Heavyweight British retailer Marks and Spencer is recommending British farmers buy New Zealand sheep genetics to improve their industry.
The retailer said its research shows New Zealand sheep could improve the efficiency and sustainability of the British sheep industry, because New Zealand sheep are more productive and have a smaller carbon footprint.
"For a number of years commercial volatility has seen increasing numbers of sheep producers leaving the industry in the UK," Marks and Spencer spokesman Steve McLean said. "Over the last seven years we have worked with Focus Genetics and a number of UK farmers to try to replicate their successful New Zealand lamb production model in the UK."

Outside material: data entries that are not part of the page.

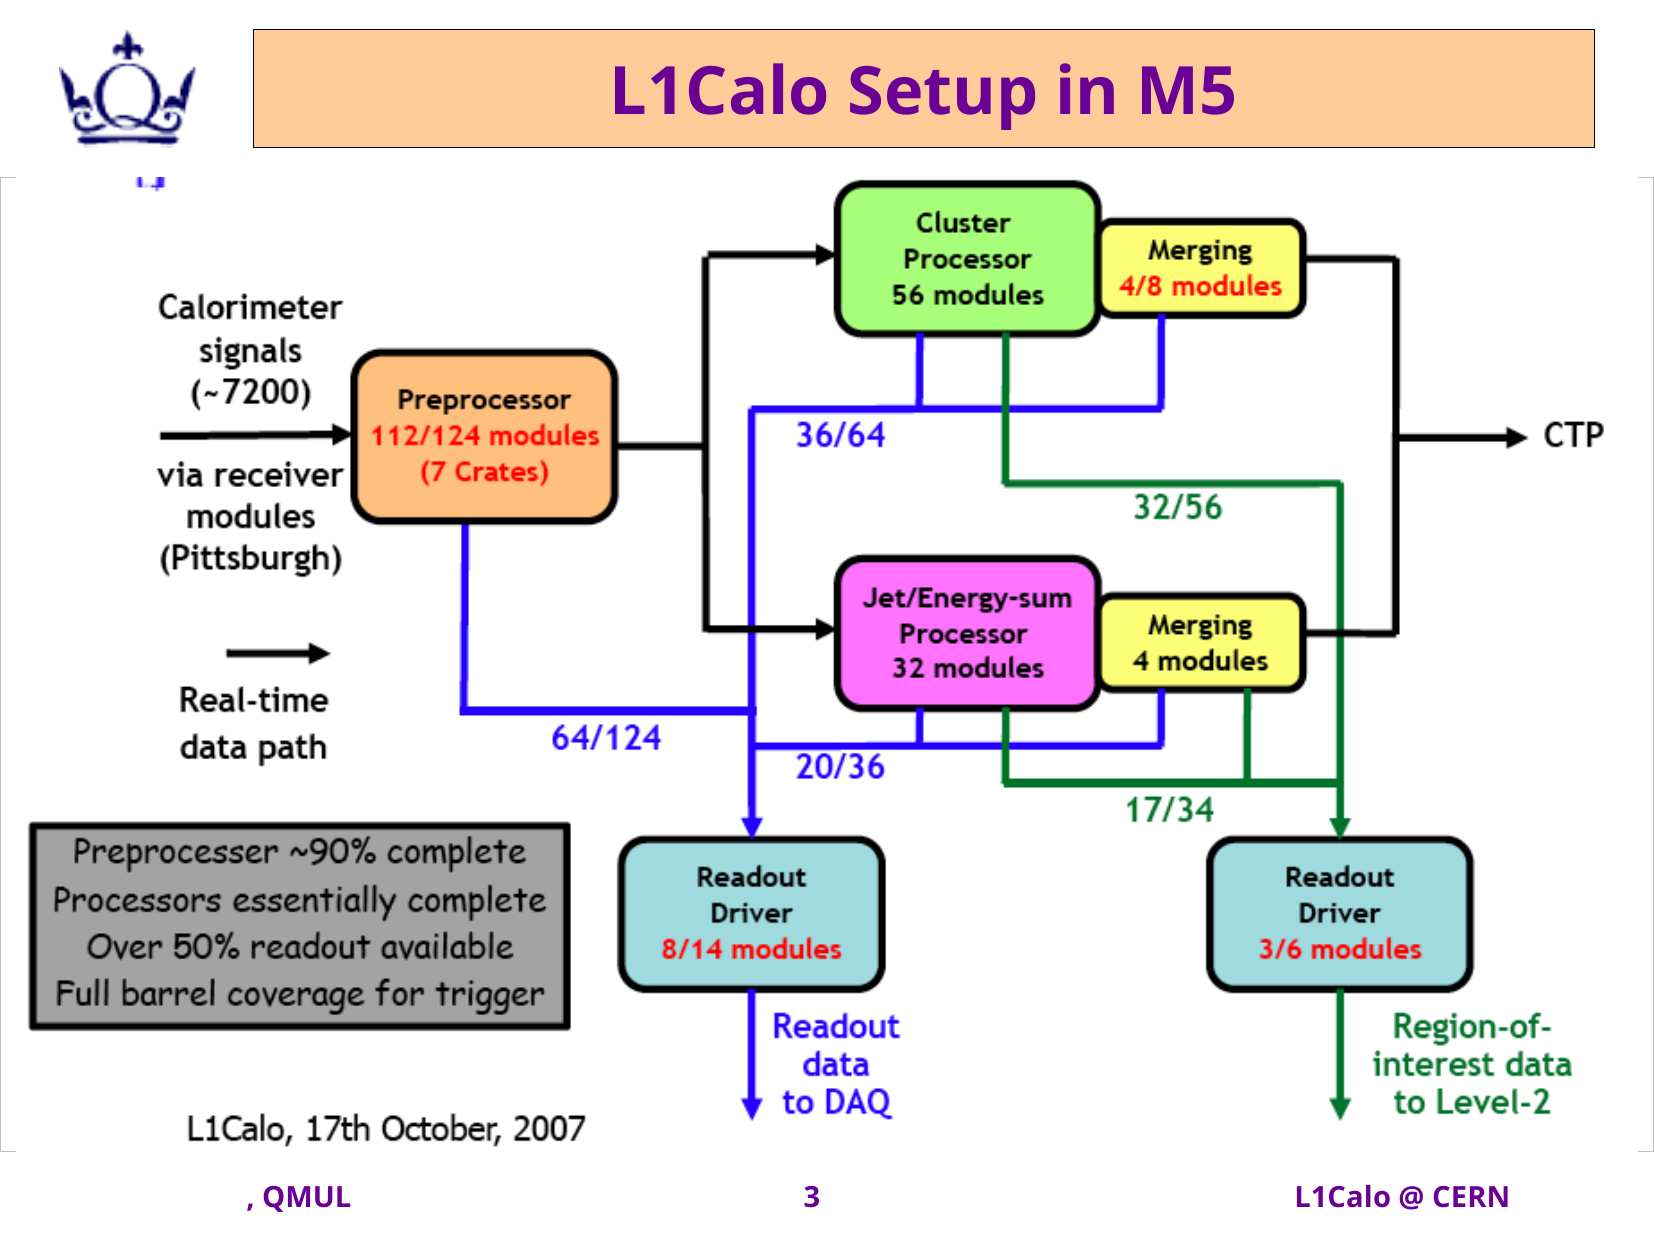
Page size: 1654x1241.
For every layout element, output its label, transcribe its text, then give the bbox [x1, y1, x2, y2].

picture [59, 29, 200, 148]
title L1Calo Setup in M5 [253, 29, 1595, 148]
picture [16, 177, 1638, 1152]
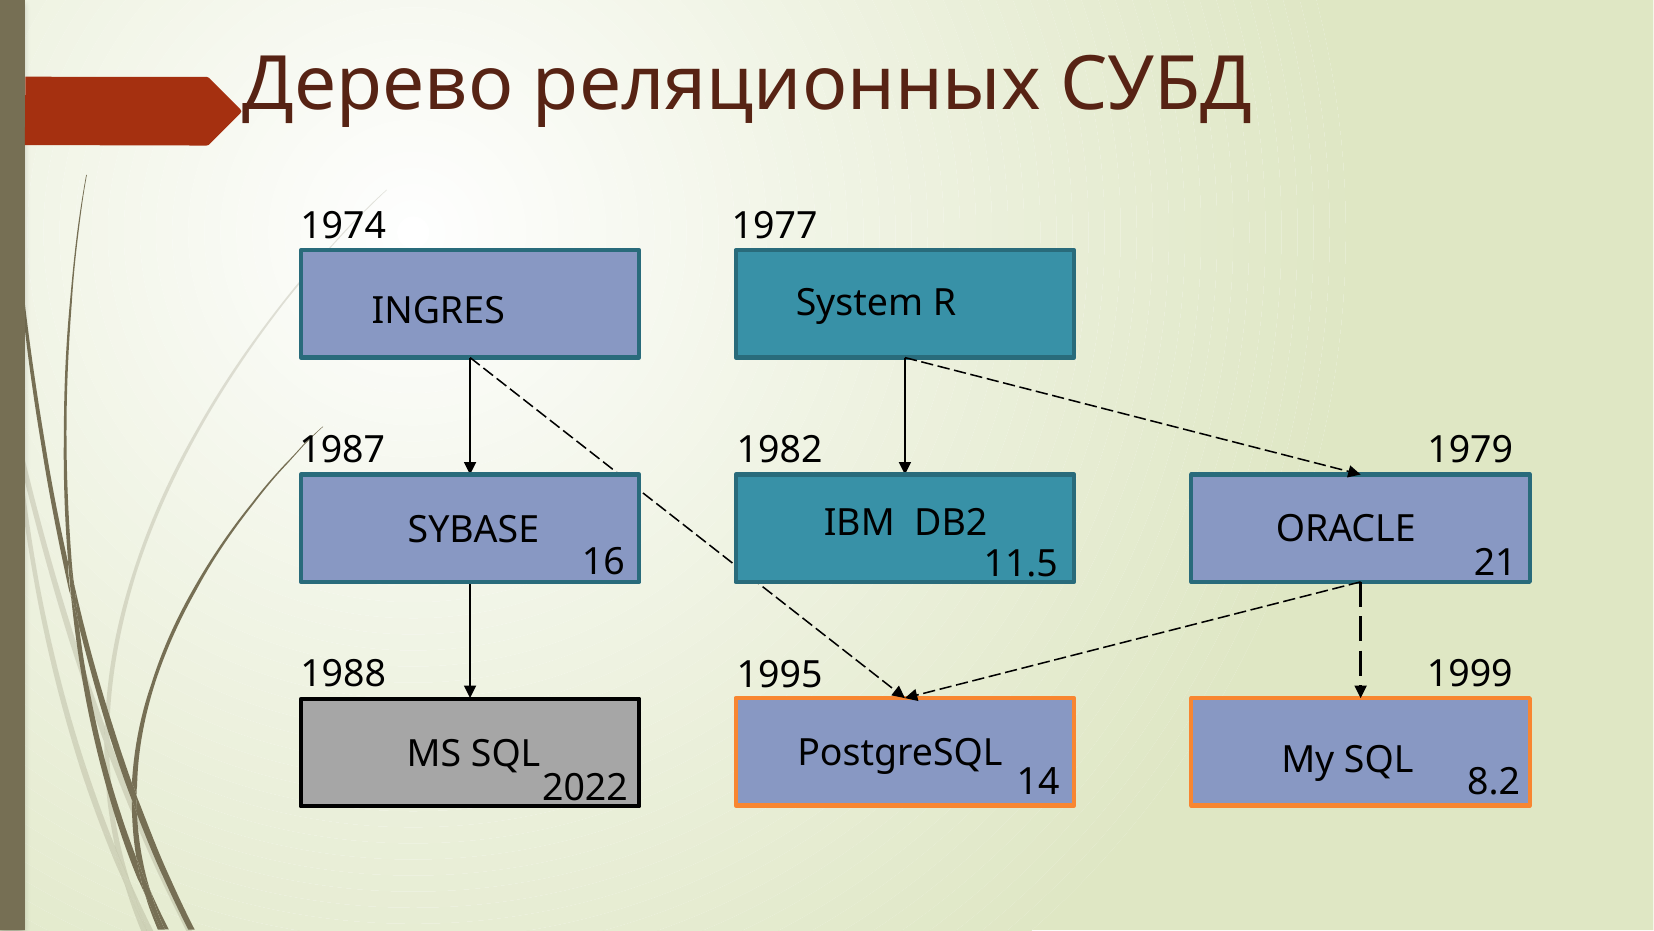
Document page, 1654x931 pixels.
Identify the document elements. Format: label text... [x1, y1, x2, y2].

title Дерево реляционных СУБД [227, 37, 1616, 123]
text_box [300, 474, 640, 582]
text_box 1982 [721, 417, 866, 478]
text_box 8.2 [1452, 749, 1560, 810]
text_box PostgreSQL [748, 720, 1052, 781]
text_box IBM DB2 [787, 491, 1024, 551]
text_box [1191, 474, 1530, 582]
text_box [1191, 698, 1530, 806]
text_box 16 [567, 529, 675, 590]
text_box System R [781, 270, 1075, 331]
text_box [735, 698, 1075, 806]
text_box [735, 474, 1075, 582]
text_box 1995 [721, 642, 866, 703]
text_box 11.5 [968, 531, 1097, 592]
text_box MS SQL [370, 721, 577, 782]
text_box [300, 698, 640, 807]
text_box 2022 [527, 755, 689, 816]
text_box SYBASE [374, 497, 573, 558]
text_box 1988 [285, 641, 429, 702]
text_box 1987 [284, 417, 428, 478]
text_box 14 [1001, 749, 1110, 810]
text_box 1974 [285, 194, 429, 254]
text_box [735, 250, 1075, 358]
text_box 1977 [716, 194, 860, 254]
text_box 21 [1458, 530, 1567, 591]
text_box ORACLE [1261, 497, 1461, 557]
text_box 1999 [1412, 641, 1556, 702]
text_box INGRES [356, 278, 562, 339]
text_box 1979 [1412, 417, 1556, 478]
text_box [300, 250, 640, 358]
text_box My SQL [1236, 727, 1459, 788]
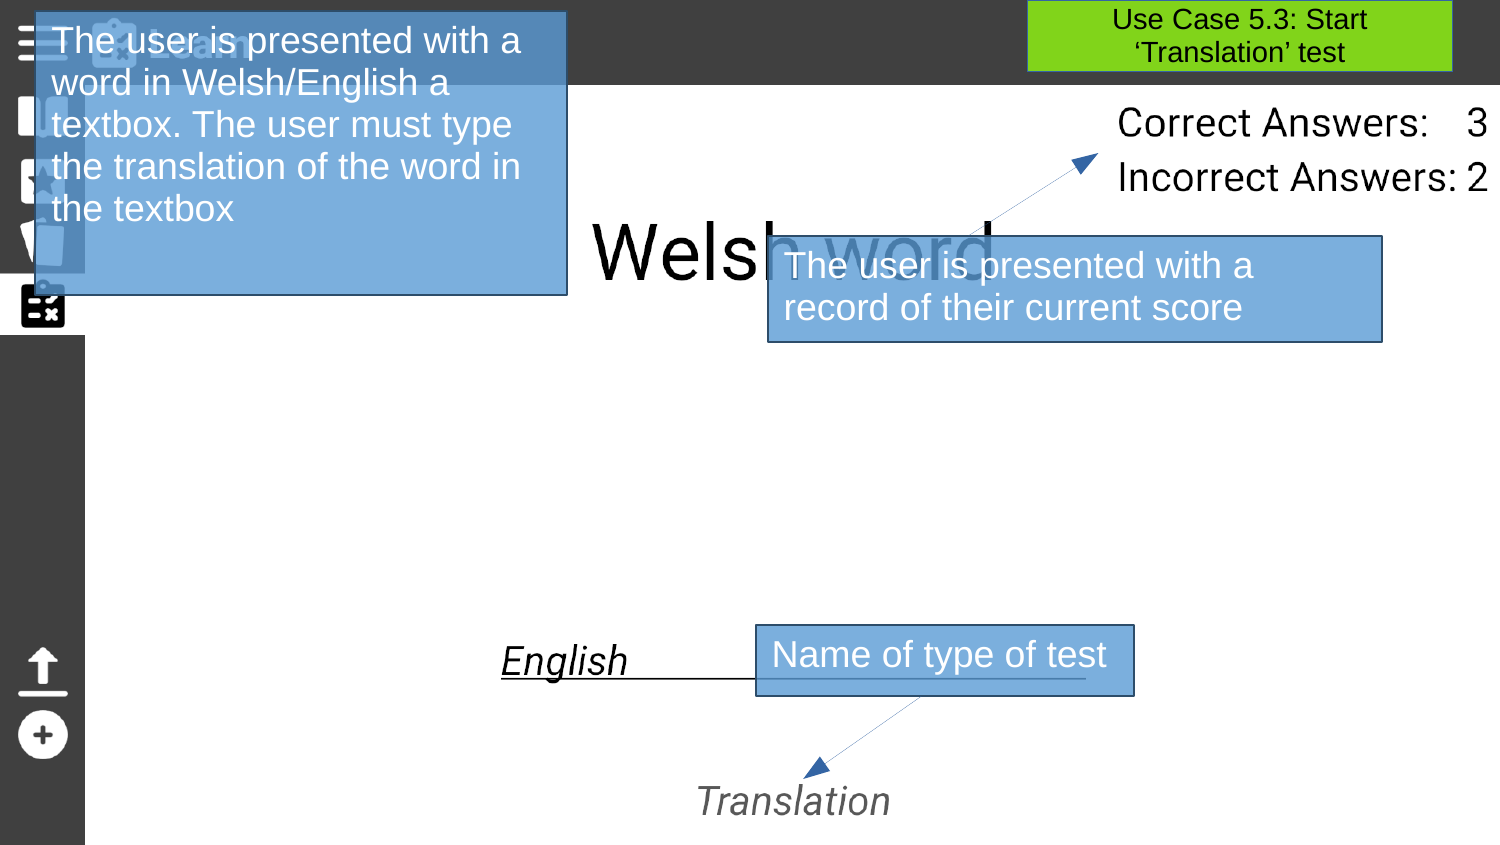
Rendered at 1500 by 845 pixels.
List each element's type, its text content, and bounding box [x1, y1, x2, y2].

picture [0, 0, 1500, 845]
text_box The user is presented with a record of their current score [767, 235, 1382, 342]
text_box The user is presented with a word in Welsh/English a textbox. The user must type the translation of the word in the textbox [35, 11, 568, 295]
text_box Name of type of test [755, 625, 1134, 697]
text_box Use Case 5.3: Start ‘Translation’ test [1027, 0, 1453, 72]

Marks and Spencer commissioned Agri-Food and Biosciences Institute and the College of Agriculture, Food and Rural Enterprise to carry out research in a "sustainable lamb trial". The trial investigated the merits of using Highlander and Primera sheep breeds in British flocks to maximise value.
The trial compared a "typical" British production system, using Mule and Texel breeds, with flocks containing Highlander and Primera genetics. Performance was recorded during production and processing, followed by consumer taste panels.
The trial concluded that switching from Mule to Highlander ewes offered the opportunity to develop a more sustainable lamb supply chain, including through lower greenhouse gas emissions, McLean said. Processing efficiency and meat-eating quality were maintained. Replacing Texel rams with Primera rams resulted in faster growth rates and a higher proportion of high-value cuts, he said.
"We recognise that there are a large number of different production systems in the UK and this trial is simply about establishing baseline information to allow producers to make their own informed decisions on the production model that best suits their farm."